O desconto atual reflete dois fatores: o ambiente de Selic elevada (que torna os títulos de renda fixa concorrentes dos CRIs) e a incerteza sobre o volume de distribuição mensal enquanto o IPCA for moderado. À medida que a Selic cai (projeção Focus de 12,2% até dezembro de 2026) e os CRIs IPCA+ se tornam mais atrativos relativamente ao CDI, tende a haver compressão desse desconto.
Para análise aprofundada de dividendos históricos, veja a página de dividendos do VGIP11.
Nota 6,9, veredicto ACUMULAR. É bom como hedge inflacionário com isenção de IR, mas exige que o investidor aceite a volatilidade do DPS mensal (estruturalmente ligada ao IPCA M-2). 100% adimplência e gestão ativa são pontos fortes reais.
Com P/VP de 0,84 e DY recorrente de 10,7% a.a., o desconto sobre o patrimônio oferece margem razoável.

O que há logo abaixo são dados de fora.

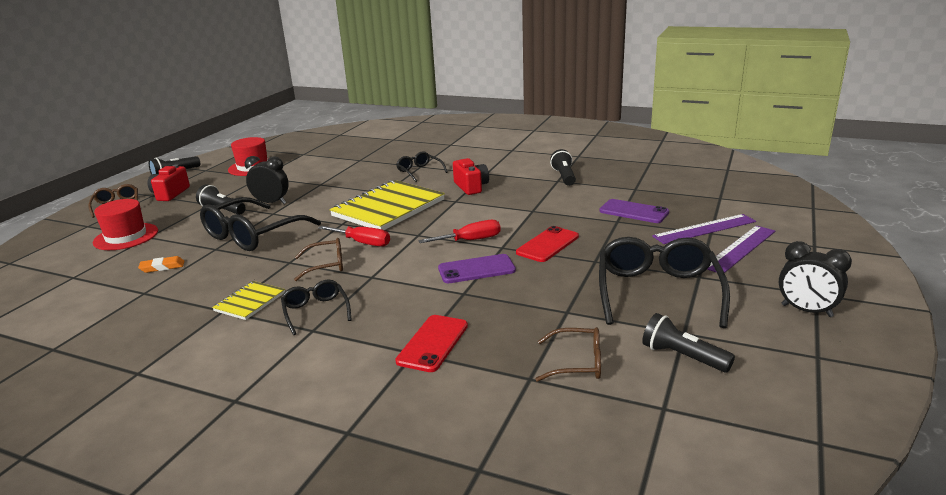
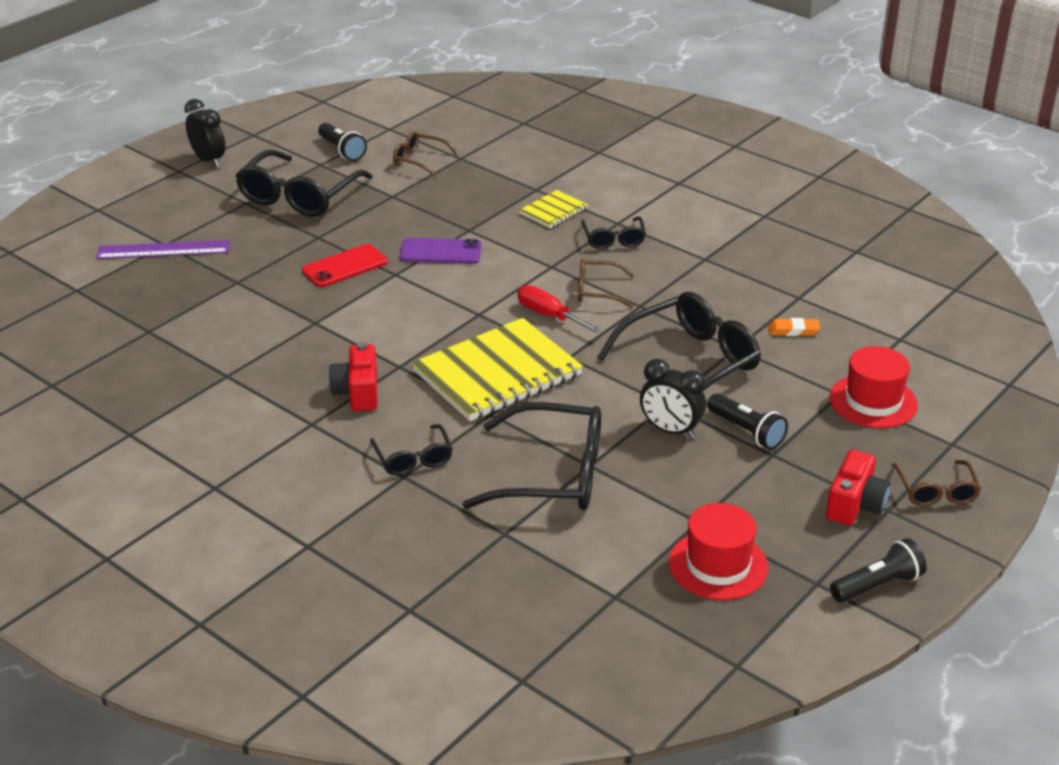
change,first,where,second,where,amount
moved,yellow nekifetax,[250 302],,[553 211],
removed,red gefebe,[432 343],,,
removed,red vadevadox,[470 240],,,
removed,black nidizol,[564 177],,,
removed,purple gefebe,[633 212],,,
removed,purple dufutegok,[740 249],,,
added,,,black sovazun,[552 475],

É interessante para quem quer proteção inflacionária e aceita a variação mensal do dividendo. Não recomendado para quem busca renda previsível.
A pressão vem do ambiente de Selic alta, que torna os títulos de renda fixa concorrentes dos CRIs IPCA+. Não há inadimplência declarada na carteira — o 'problema' é de precificação de mercado, não de crédito.
99,4% IPCA e 0,6% IGP-M. Não há exposição ao CDI. É um fundo puramente de proteção inflacionária real.
Volatilidade do DPS mensal pelo IPCA M-2; concentração de 10,7% em Campus Matarazzo (obras pendentes); 84% da carteira sem rating internacional; possível criação de mega-concorrente pela Patria (fusão de fundos).